===== Task material

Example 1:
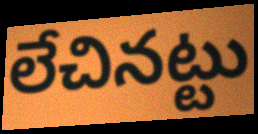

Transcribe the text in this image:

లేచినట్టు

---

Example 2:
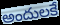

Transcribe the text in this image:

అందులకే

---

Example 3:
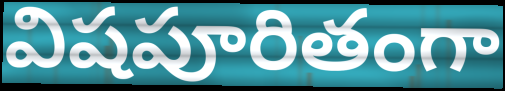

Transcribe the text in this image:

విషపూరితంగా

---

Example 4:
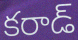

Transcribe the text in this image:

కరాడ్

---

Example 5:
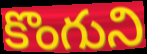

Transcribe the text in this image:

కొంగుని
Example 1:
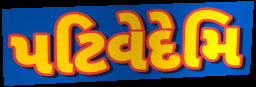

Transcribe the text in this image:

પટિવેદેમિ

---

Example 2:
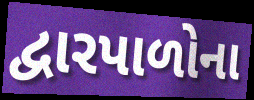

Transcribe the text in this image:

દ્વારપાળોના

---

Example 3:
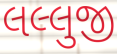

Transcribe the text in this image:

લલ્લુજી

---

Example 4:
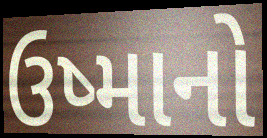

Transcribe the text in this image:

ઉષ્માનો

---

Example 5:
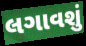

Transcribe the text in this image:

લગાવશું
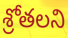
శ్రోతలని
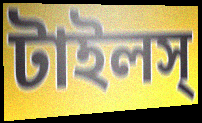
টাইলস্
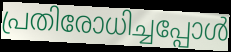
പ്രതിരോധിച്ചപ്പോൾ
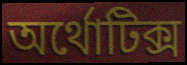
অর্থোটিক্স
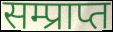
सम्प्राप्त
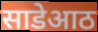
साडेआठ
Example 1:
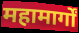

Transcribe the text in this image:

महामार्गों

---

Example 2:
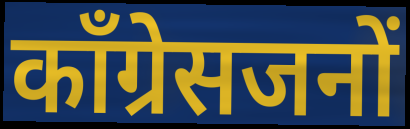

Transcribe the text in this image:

==========

What you are asked to do: Could you output the entire listing verbatim while omitting its pictures?

The completed task:
Example 1:

Transcribe the text in this image:

లేచినట్టు

---

Example 2:

Transcribe the text in this image:

అందులకే

---

Example 3:

Transcribe the text in this image:

విషపూరితంగా

---

Example 4:

Transcribe the text in this image:

కరాడ్

---

Example 5:

Transcribe the text in this image:

కొంగుని
Example 1:

Transcribe the text in this image:

પટિવેદેમિ

---

Example 2:

Transcribe the text in this image:

દ્વારપાળોના

---

Example 3:

Transcribe the text in this image:

લલ્લુજી

---

Example 4:

Transcribe the text in this image:

ઉષ્માનો

---

Example 5:

Transcribe the text in this image:

લગાવશું
శ్రోతలని
টাইলস্
പ്രതിരോധിച്ചപ്പോൾ
অর্থোটিক্স
सम्प्राप्त
साडेआठ
Example 1:

Transcribe the text in this image:

महामार्गों

---

Example 2:

Transcribe the text in this image:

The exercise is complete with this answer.